**Page text**.
________________________

Follows apology from CEO Tim Cook a week ago.
A week after Apple CEO Tim Cook released an open letter pertaining to the firm's maps app, users are already starting to see improvements.
The app's 3D component, in particular, has shown signs of renovation. Landmarks including the Statue of Liberty, as well as buildings that have been missing from the flyover mode, are now present on the app.
A “List of cities with 3D mapping” thread on MacRumors' forums has seen users reporting seeing several new buildings and other 3D images within the maps app in locations such as London, New York City and Los Angeles.
Before Cook's apology, Apple were actively hiring software engineers (which were ex-Google employees) in order to help refine the overall experience in iOS maps.

The problem is they had something that worked perfectly fine. What people are complaining about is the releasing of an unfinished project. People were pretty much used as beta testers on what was supposed to be a "new feature" in iOS6.
This kind-of software improves with use. Just give it time.

________________________

(Rows from a dataset)
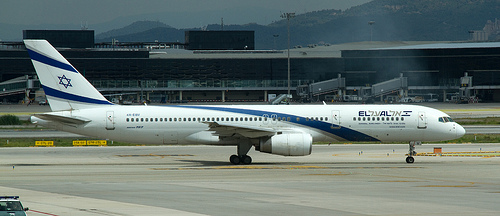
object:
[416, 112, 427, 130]
plane has door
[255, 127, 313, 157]
plane has engine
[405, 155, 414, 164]
plane has wheel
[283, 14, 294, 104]
pole is tall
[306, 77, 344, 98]
tunnel is gray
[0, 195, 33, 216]
vehicle is on runway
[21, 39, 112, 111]
plane has tail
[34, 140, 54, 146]
sign is yellow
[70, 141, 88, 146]
sign is small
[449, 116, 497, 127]
grass is green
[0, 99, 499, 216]
airport has tarmac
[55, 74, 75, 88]
plane has star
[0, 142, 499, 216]
airport has runway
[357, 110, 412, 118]
plane has logo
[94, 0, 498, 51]
mountain in distance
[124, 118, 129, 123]
plane has window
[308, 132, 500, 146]
grass is on runway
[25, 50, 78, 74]
stripe is blue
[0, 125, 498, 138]
airport has roadway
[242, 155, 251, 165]
plane has tire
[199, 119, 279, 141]
plane has wing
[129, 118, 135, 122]
plane has window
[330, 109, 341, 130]
plane has door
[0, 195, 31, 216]
police in vehicle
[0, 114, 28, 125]
grass is on runway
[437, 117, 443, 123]
plane has windshield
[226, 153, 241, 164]
plane has wheel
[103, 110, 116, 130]
plane has door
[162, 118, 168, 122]
plane has window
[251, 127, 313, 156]
plane has jet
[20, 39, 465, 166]
airplane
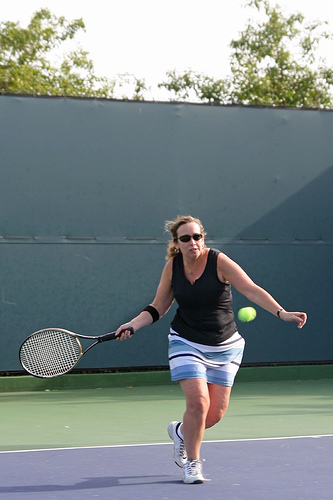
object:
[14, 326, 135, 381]
racket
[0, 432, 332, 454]
line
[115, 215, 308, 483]
woman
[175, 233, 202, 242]
glasses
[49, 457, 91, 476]
purple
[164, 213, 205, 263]
hair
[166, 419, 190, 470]
shoe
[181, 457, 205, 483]
shoe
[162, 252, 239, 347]
shirt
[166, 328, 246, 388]
skirt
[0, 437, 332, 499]
paint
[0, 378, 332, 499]
court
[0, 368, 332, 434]
purple paint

________________________

**Set problem 1**.
According to the Apple Maps article, which landmark is now present on the app?
**Set problem 2**.
Please rewrite everything in the records from the start down to the line containing "plane has tail", with "object" renamed to "item" and all else unchanged. Leave the pictures out of your answer.

**Correct response 1**.
The Statue of Liberty.

**Correct response 2**.
item:
[416, 112, 427, 130]
plane has door
[255, 127, 313, 157]
plane has engine
[405, 155, 414, 164]
plane has wheel
[283, 14, 294, 104]
pole is tall
[306, 77, 344, 98]
tunnel is gray
[0, 195, 33, 216]
vehicle is on runway
[21, 39, 112, 111]
plane has tail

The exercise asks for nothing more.